Ale czy jeśli w przyszłości powstanie koalicja PO – SLD, politycy partii Tuska nie uznają instytutu za kartę przetargową w grach z partnerem? Czy równie łatwo jak dziś oprą się wezwaniom Napieralskiego, Lisa i "Gazety Wyborczej" do przykręcania IPN śruby, choćby za pomocą obcinania środków? A czy z kolei nowy prezes wytrzyma ciśnienie? Moment, w którym został zmuszony do zamazywania swoich czysto historycznych opinii na temat przeszłości Lecha Wałęsy, mógł budzić obawy.
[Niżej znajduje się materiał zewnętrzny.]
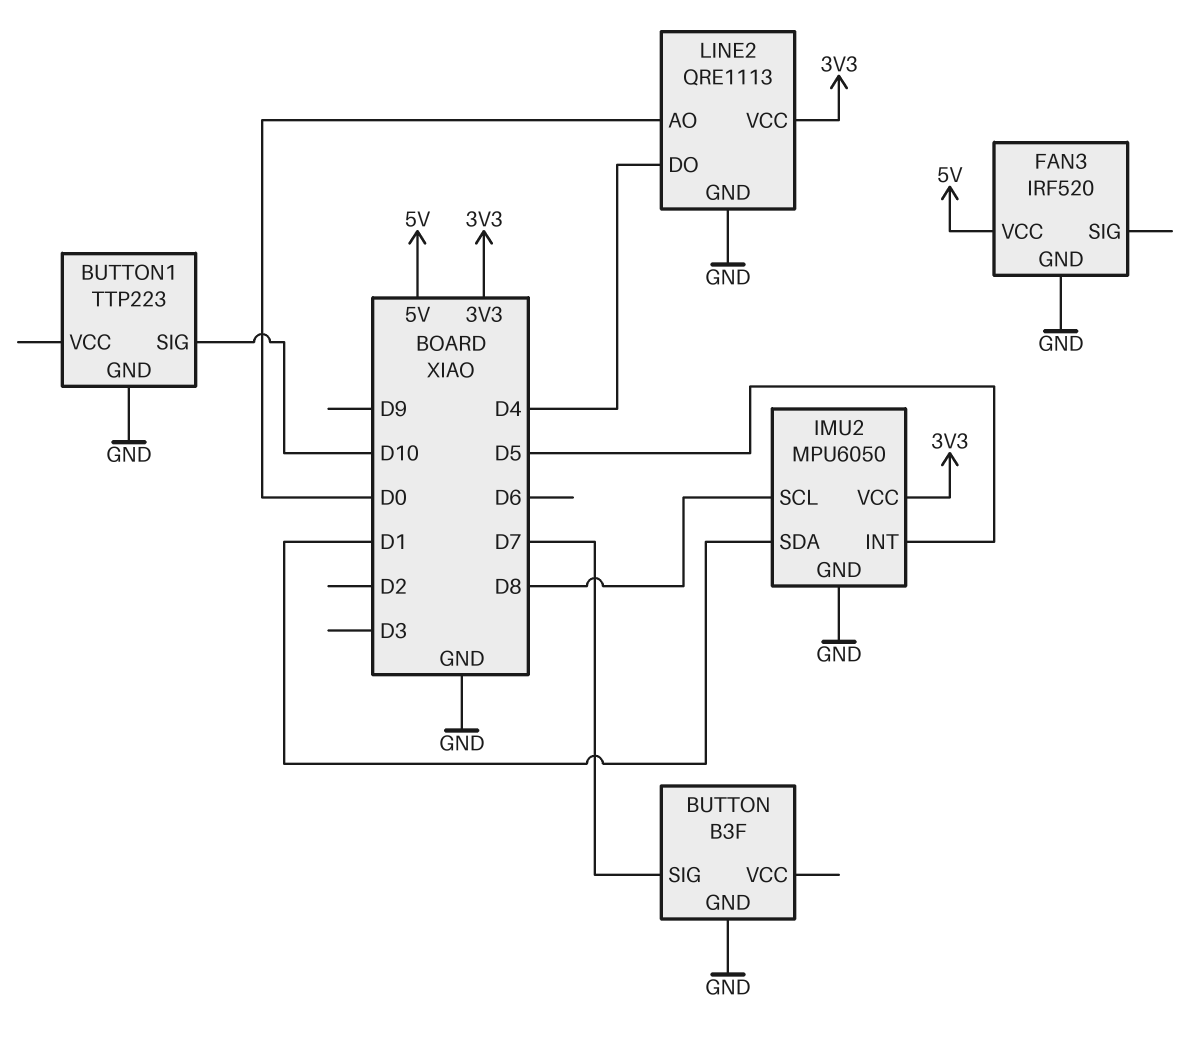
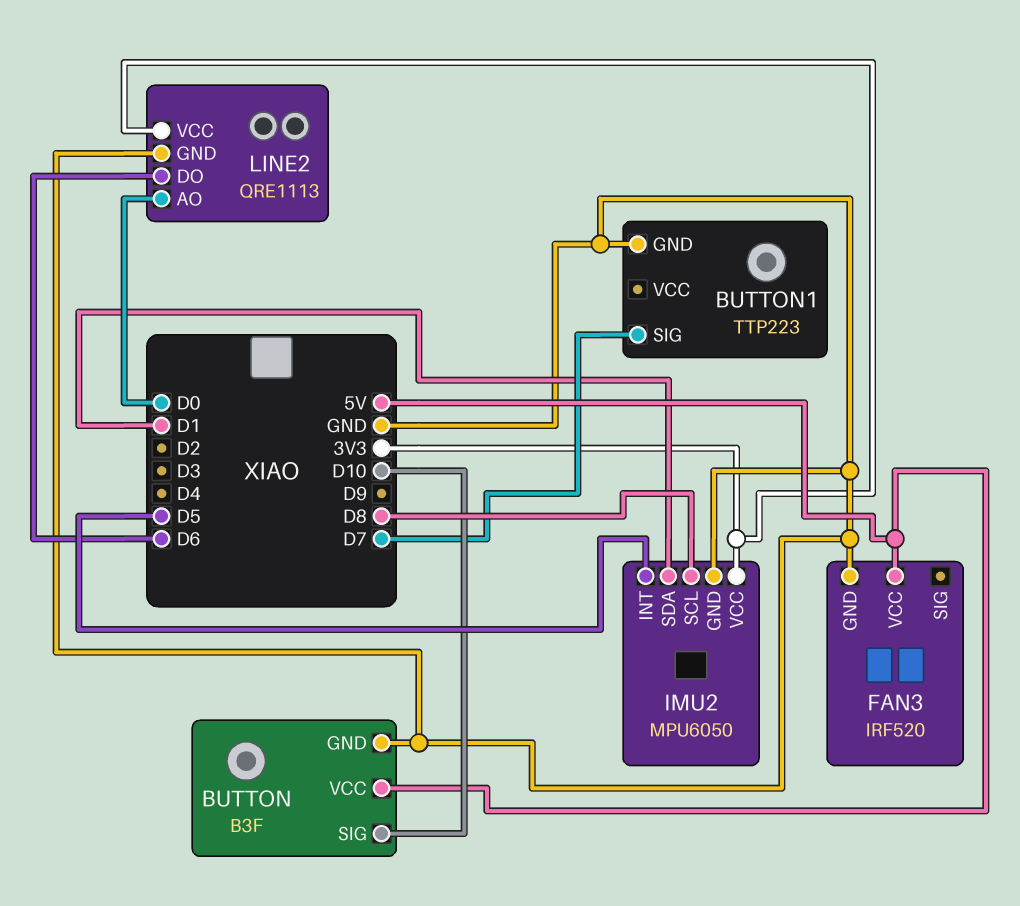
BUTTON pin SIG: D7 -> D10
BUTTON pin VCC: none -> 5V
BUTTON1 pin SIG: D10 -> D7
LINE2 pin DO: D4 -> D6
Obserwujemy paradoks. Liberalno-lewicowe kręgi kwestionują samo pojęcie "pamięć narodowa", głosząc, że każdy Polak ma prawo do własnej pamięci. Jednocześnie zaś same forsują bardzo sztywną wykładnię dziejów ostatnich lat. O co więc toczy się spór? Zapewne o to, aby odsunąć historyków jako pośredników i wygrać bitwę o pamięć – przy czym politykę historyczną prowadziłby już nie naukowy instytut, ale media i szeroko rozumiana popkultura. PO jest w tym sporze miotana to w jedną, to w drugą stronę. Tym łatwiej może ustąpić z obrony IPN.